Fernando fragte ihn sofort, wie die Gespräche verlaufen waren.
Michael erklärte, dass er seine Verlegung aufschieben könnte, wenn er sich irgendeine Krankheit überlegen und einen entsprechenden Antrag an Pope schicken würde. Dieser dürfte ihn dann erst nach der gerichtlichen Ablehnung des Antrags verlegen.
„Charles Westmoreland hat auf diese Weise schon seit Jahren verhindert, dass er verlegt wurde."
Ophelia fiel ein riesiger Stein vom Herzen. Michael bemerkte ihre Erleichterung.
Er sah ihr direkt in die Augen und versicherte ihr erneut.
„Wie schon gesagt, ich werde dich nicht enttäuschen."Der weitere Tag verlief ereignislos. Bis die abendliche Zählung erfolgte.

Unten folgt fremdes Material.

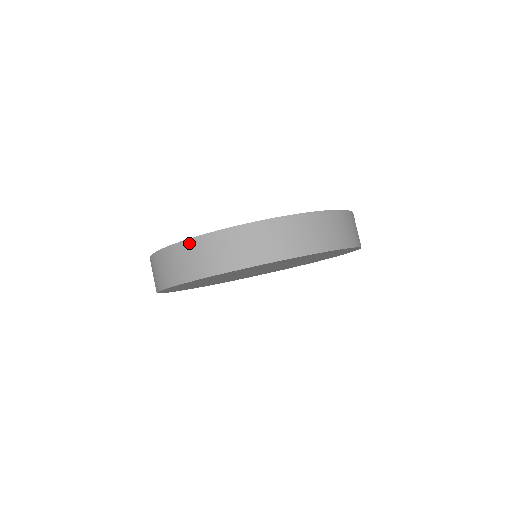
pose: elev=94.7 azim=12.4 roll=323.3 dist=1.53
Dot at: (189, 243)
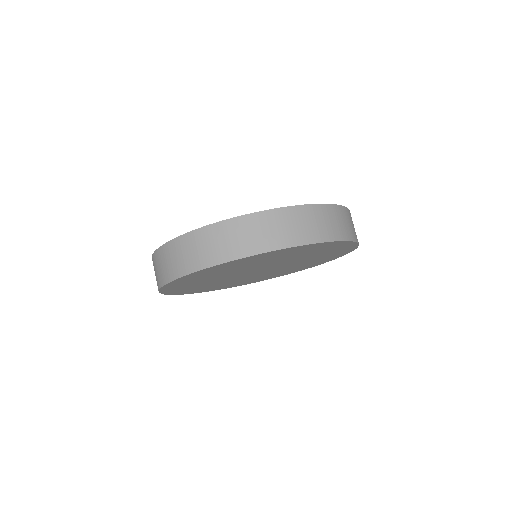
Dot at: (153, 259)
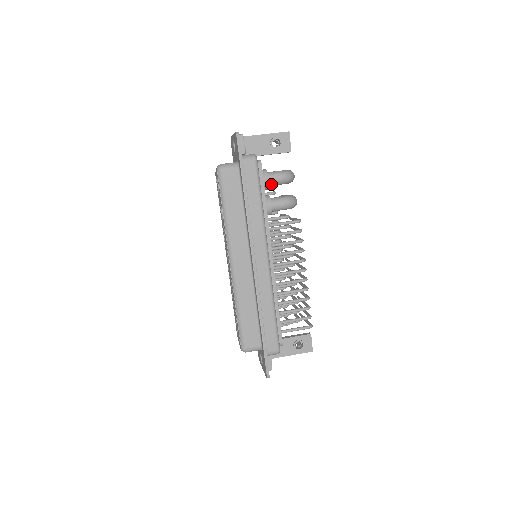
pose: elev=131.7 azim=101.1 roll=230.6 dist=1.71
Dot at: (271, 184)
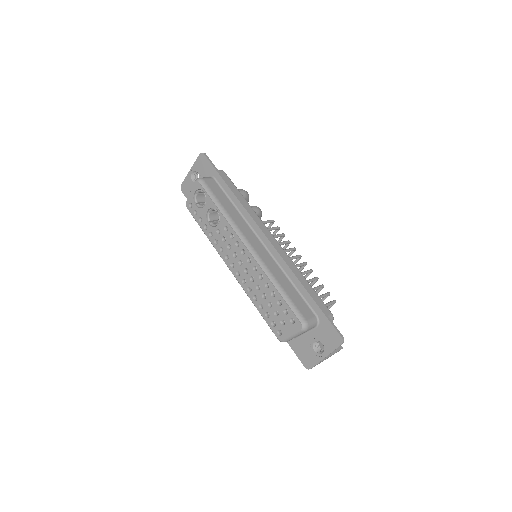
Dot at: occluded
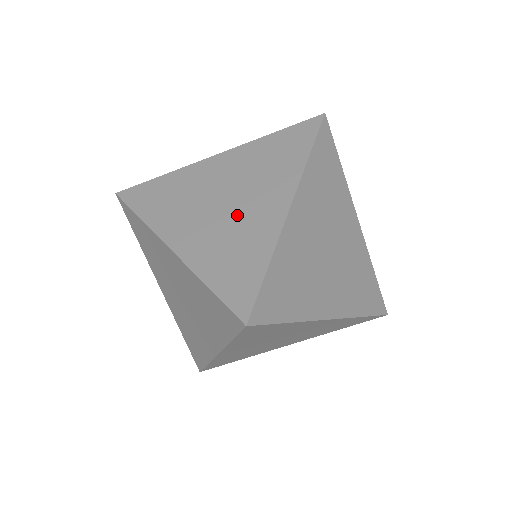
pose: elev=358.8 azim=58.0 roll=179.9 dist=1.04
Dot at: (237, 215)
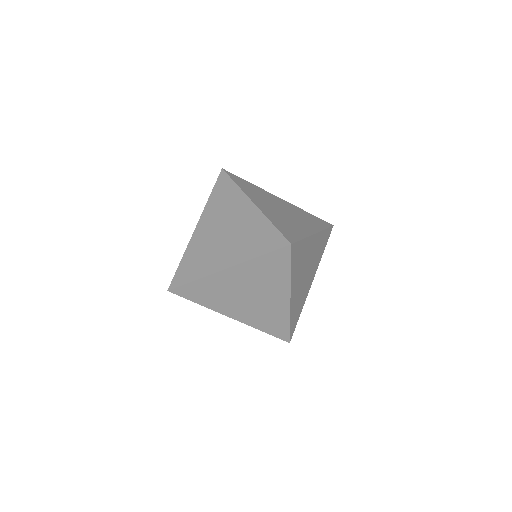
Dot at: (289, 218)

Ophelia wartete ein wenig gelangweilt vor ihrer Tür, bis sie an die Reihe kommen würde, als ihr Blick zufällig zu Sucre und Michaels Zelle fiel und nur Sucre vor der Tür stand. Er sah nervös aus und auch bei näherem Hinsehen konnte sie Michael nicht in der Zelle entdecken. Spätestens als der Alarm ausgelöst war, wurde ihr klar, dass etwas nicht mit rechten Dingen zuging. Wo war Michael? War er etwa geflüchtet?
Sie traute sich nicht einmal darüber nachzudenken, was das für Konsequenzen für ihn und daraus folgend auch für sie haben würde.
Doch nach ungefähr einer halben Stunde wurde Michael von einem Wächter zu seiner Zelle gebracht. Im ersten Moment war Ophelia erleichtert, dass er wieder da war, doch dann bemerkte sie seinen finsteren Gesichtsausdruck und die Erleichterung verflog. Was war geschehen?
War Michael tatsächlich geflüchtet und wieder gefasst worden?
An ihre Zellentür gelehnt starrte sie hinunter und beobachtete, wie Michael und Sucre ernst miteinander sprachen. Irgendwann drehte Sucre sich weg und schlug mit der Faust gegen das Bett. Er schien ziemlich wütend zu sein.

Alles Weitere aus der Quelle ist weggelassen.